48. A composition as claimed in claim 45 wherein said nitroxyl compound is selected from 2,2,6,6-tetramethyl piperidine-1-oxyl compounds (TEMPOs).

49. A composition as claimed in claim 45 wherein said nitroxyl compound is selected from 4-hydroxy-2,2,6,6-tetramethylpiperidin-N-oxyl and 4-oxo-2,2,6,6-tetramethylpiperidin-N-oxyl.

50. A composition as claimed in claim 38 wherein said dispersing agents are selected from at least one ionic or non-ionic surfactant, and optionally selected from polyacrylate esters and polyarylphenylether salts.

51. A composition as claimed in claim 38 wherein said carrier liquids are selected from polar and non-polar liquids, and optionally selected from water, alcohols, glycols, ketones, aldehydes, aromatic hydrocarbons and alkanes.

52. A composition as claimed in claim 38 wherein the weight content of component (a) is in the range of from 30:70 to 70:30 relative to the remaining components in the composition.

53. A composition as claimed in claim 38 wherein the particle sizes are less than 10 microns.

54. A process stream comprising an antipolymerant composition as claimed in claim 38 in combination with at least one ethylenically unsaturated compound.

55. A process stream as claimed in claim 54 wherein said at least one ethylenically unsaturated compound comprises a vinyl aromatic monomer or other ethylenically unsaturated monomer, wherein said vinyl aromatic monomer is optionally styrene or divinyl benzene and said ethylenically unsaturated monomer is optionally selected from acrylonitrile, (meth)acrylic acid and esters thereof, butadiene and isoprene.

56. A process stream as claimed in claim 54 wherein the weight ratio of antipolymerant composition to ethylenically unsaturated compound is in the range of from 1:200 to 1:40000.

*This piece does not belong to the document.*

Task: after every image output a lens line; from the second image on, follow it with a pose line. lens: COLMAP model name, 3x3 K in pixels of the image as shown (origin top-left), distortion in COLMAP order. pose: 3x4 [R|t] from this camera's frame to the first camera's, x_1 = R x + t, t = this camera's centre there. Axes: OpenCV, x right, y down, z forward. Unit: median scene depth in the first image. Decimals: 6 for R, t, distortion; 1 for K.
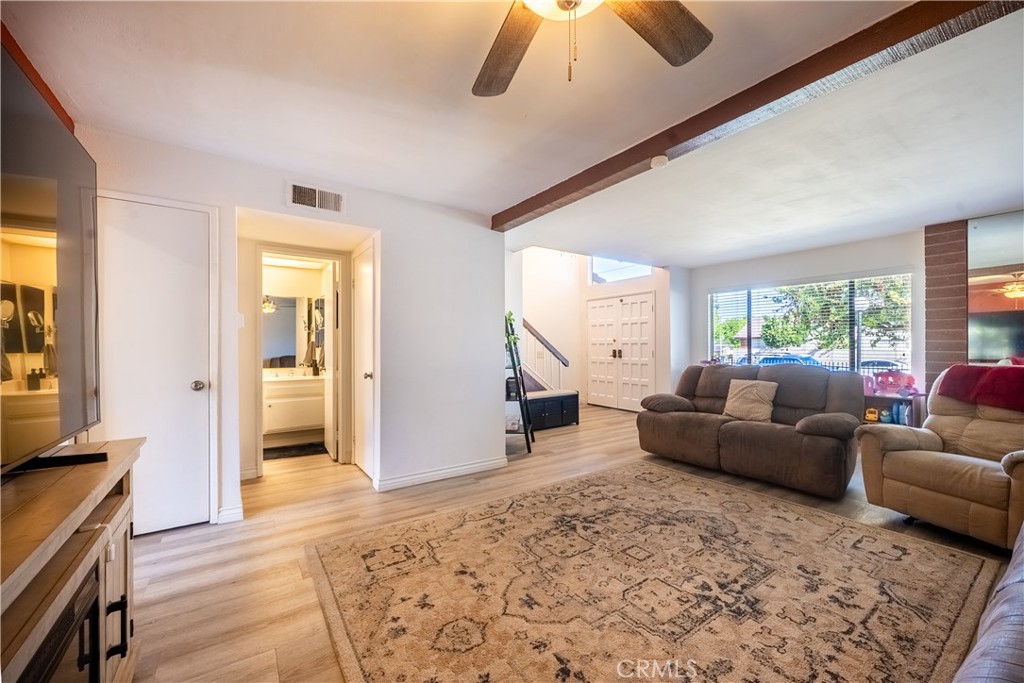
lens RADIAL K [[406.3, 0, 513.9], [0, 406.3, 345.2], [0, 0, 1]] dist [-0.000913, -0.000798]
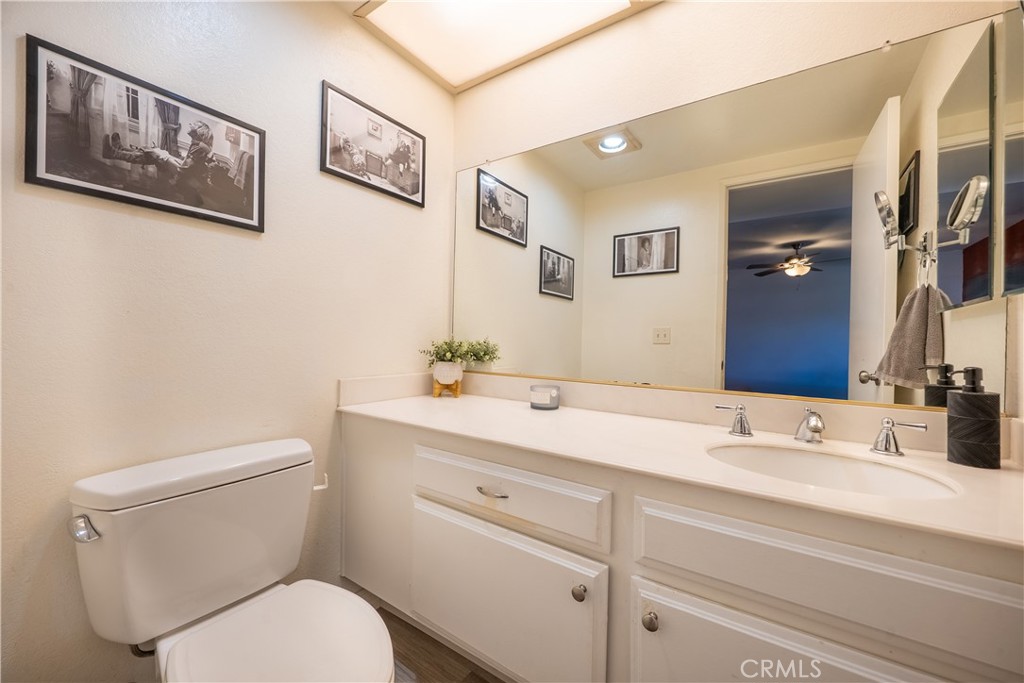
lens RADIAL K [[406.3, 0, 512.4], [0, 406.3, 341.7], [0, 0, 1]] dist [-0.000913, -0.000798]
pose [[0.362986, 0.005035, -0.931781, -0.365213], [-0.008342, 0.999963, 0.002154, 0.022041], [0.931757, 0.006991, 0.363015, 0.697494]]
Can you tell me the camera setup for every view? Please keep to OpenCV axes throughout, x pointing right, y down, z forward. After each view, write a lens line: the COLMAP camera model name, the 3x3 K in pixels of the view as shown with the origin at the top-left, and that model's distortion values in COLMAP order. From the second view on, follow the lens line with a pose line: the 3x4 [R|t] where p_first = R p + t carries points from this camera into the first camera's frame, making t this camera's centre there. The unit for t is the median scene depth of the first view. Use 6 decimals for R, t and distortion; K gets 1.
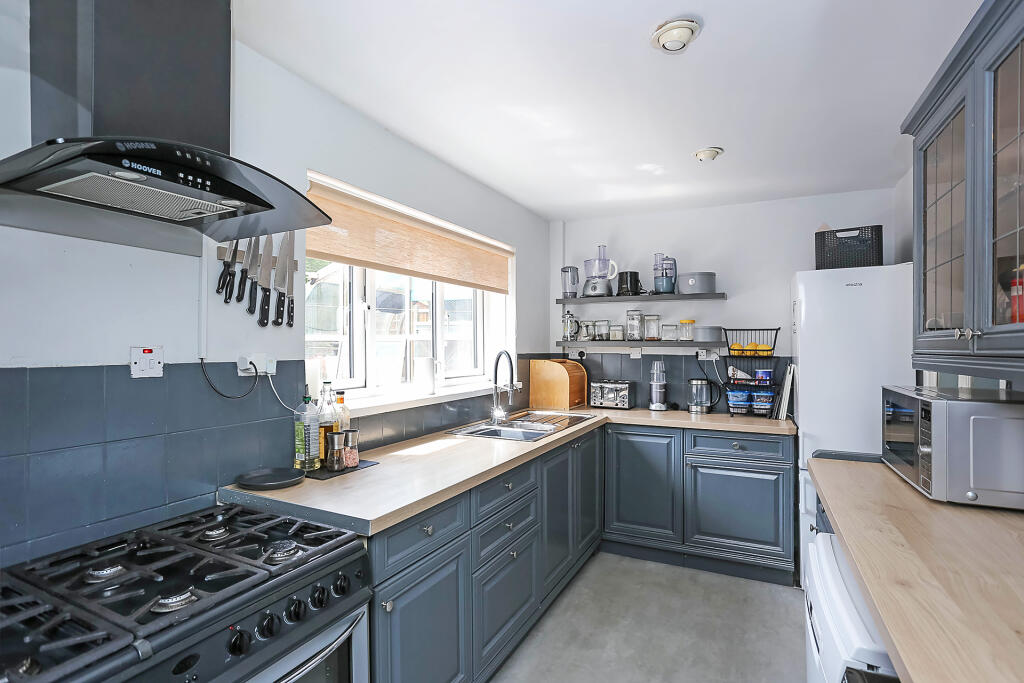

57. A method for the prevention of unwanted polymerisation reactions during the production and processing of ethylenically unsaturated compounds, said method comprising treating a composition comprising at least one ethylenically unsaturated compound with a composition as claimed in claim 38 wherein, optionally, at least one antipolymerant is prepared as a suspension concentrate and said suspension concentrate is injected into a process stream.